Présidentielle américaine : Facebook manipule-t-il les électeurs ?
A quelques mois de l'élection, le réseau social est accusé d'avoir sciemment choisi de ne pas mettre en avant des contenus et des thématiques conservatrices.
Censure. Le mot est lâché par le New York Post (en anglais) à la une de son édition du mardi 10 mai. "Vous ne lirez pas ça sur Facebook", titre le quotidien américain. Car le réseau social fondé par Mark Zuckerberg est accusé aux Etats-Unis d'avoir manipulé les sujets présentés comme des "tendances" sur son site, aux dépens notamment des conservateurs américains. De quoi alimenter les conversations sur l'influence de Facebook auprès de ses 167 millions d'utilisateurs outre-Atlantique, à quelques mois de la présidentielle de novembre prochain.
A l'origine de ces accusations, le module "Trending", absent de la version française de Facebook, qui met en avant les sujets les plus discutés sur le réseau social. Les thèmes choisis sont, en théorie, identifiés par un algorithme qui repère le nombre total de mentions, ou aussi une forte augmentation des partages sur un court laps de temps. Selon le site Gizmodo (en anglais), lundi 9 mai, ce service fonctionne en réalité comme une rédaction qui opère des choix éditoriaux affirmés, certains individuels, d'autres collectifs.
Gizmodo rapporte notamment le témoignage d'un ancien "curateur" de Facebook, chargé d'éditer ce module. Ce dernier, de sensibilité conservatrice, assure que certains de ses collègues choisissaient sciemment d'éviter les thématiques ou les sources à droite de l'échiquier politique. Le site Drudge Report, l'éditorialiste Glenn Beck ou les républicains Mitt Romney, Ted Cruz et Scott Walker auraient ainsi été écartés, alors que leur nom faisait surface dans les discussions des utilisateurs de Facebook.
Des allégations "infondées", répond Facebook
L'ensemble des témoins cités assure que ce traitement éditorialisé n'était pas le résultat d'instructions données par l'encadrement mais de l'initiative de jeunes journalistes orientés par leurs opinions politiques marquées à gauche. En revanche, des consignes ont bel et bien été données, selon les prestataires interrogés par Gizmodo, pour que des sujets qui ne suscitaient pas d'activité suffisante soient pourtant intégrés aux tendances : ce serait par exemple le cas de la Syrie.

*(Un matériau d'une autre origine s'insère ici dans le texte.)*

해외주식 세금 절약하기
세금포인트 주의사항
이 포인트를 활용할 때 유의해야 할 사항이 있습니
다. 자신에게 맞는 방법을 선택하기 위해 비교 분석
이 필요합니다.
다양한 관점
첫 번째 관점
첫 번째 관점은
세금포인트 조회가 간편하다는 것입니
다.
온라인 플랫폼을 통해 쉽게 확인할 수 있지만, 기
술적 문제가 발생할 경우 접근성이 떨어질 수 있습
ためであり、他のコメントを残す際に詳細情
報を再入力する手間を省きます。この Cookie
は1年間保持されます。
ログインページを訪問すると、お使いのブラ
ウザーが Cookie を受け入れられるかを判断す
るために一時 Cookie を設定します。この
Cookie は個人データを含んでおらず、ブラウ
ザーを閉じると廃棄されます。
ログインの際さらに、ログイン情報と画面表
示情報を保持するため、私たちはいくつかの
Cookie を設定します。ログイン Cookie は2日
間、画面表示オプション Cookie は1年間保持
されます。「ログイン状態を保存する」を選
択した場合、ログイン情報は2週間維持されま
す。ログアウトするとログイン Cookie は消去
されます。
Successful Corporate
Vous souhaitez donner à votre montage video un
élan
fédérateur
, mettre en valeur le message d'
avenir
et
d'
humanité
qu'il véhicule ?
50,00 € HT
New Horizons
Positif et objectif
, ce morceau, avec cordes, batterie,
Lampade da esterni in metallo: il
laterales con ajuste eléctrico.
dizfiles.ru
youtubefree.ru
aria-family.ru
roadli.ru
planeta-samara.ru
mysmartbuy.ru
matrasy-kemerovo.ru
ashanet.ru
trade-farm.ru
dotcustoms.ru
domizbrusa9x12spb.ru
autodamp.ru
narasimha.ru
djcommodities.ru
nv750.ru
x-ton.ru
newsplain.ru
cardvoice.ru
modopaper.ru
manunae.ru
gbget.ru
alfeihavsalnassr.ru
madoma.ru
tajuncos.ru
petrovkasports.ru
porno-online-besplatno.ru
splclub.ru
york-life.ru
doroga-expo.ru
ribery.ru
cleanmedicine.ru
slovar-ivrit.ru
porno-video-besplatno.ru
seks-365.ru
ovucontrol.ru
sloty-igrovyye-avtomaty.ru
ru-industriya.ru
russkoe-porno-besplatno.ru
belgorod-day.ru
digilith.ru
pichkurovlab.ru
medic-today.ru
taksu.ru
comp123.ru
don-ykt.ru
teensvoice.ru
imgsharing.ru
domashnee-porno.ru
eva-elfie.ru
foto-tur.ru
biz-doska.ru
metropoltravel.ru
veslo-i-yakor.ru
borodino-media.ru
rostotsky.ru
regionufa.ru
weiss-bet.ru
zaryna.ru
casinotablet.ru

Autant d'allégations "infondées", à en croire un porte-parole du groupe, interrogé par l'AFP. "Facebook est une plateforme ouverte aux gens et aux perspectives de tout le spectre politique, abonde l'un de ses vice-présidents, Tom Stocky. Des directives rigoureuses ont été données à nos éditeurs pour assurer cohérence et neutralité. Ces directives ne permettent pas la suppression de perspectives politiques. Elles ne permettent pas non plus de favoriser un point de vue plutôt qu'un autre ou une source plutôt qu'une autre."
Facebook sponsorisera la convention républicaine
La controverse n'arrange pas les relations du réseau social avec le camp républicain. En avril déjà, le patron de Facebook, Mark Zuckerberg, avait dénoncé les "voix qui demandent de construire des murs", référence à peine voilée à la proposition de Donald Trump d'édifier une telle séparation entre les Etats-Unis et le Mexique, rappelle Politico (en anglais). "Qu'il laisse les politiciens faire leurs politiques", avait répliqué la porte-parole du milliardaire.
Comment une entreprise qui a permis à des voix en Iran et en Egypte de se faire entendre et de déclencher une révolution peut-elle réduire au silence d'autres voix ici ?
Pour tenter d'éteindre la polémique, Mark Zuckerberg a invité plusieurs personnalités conservatrices à le rencontrer mercredi 18 mai. L'éditorialiste Glenn Beck, ancienne figure de Fox News, raconte avoir ainsi été contacté. Car il est impossible pour la firme d'aliéner une large partie de la population américaine. Facebook sponsorisera d'ailleurs les conventions démocrate et républicaine de juillet, où seront investis les prétendants à la Maison Blanche, note le Guardian (en anglais). Une manière de "faciliter un dialogue ouvert entre les électeurs, les candidats et les élus". Mais en aucun cas un soutien à l'un ou l'autre des partis, précise le réseau social.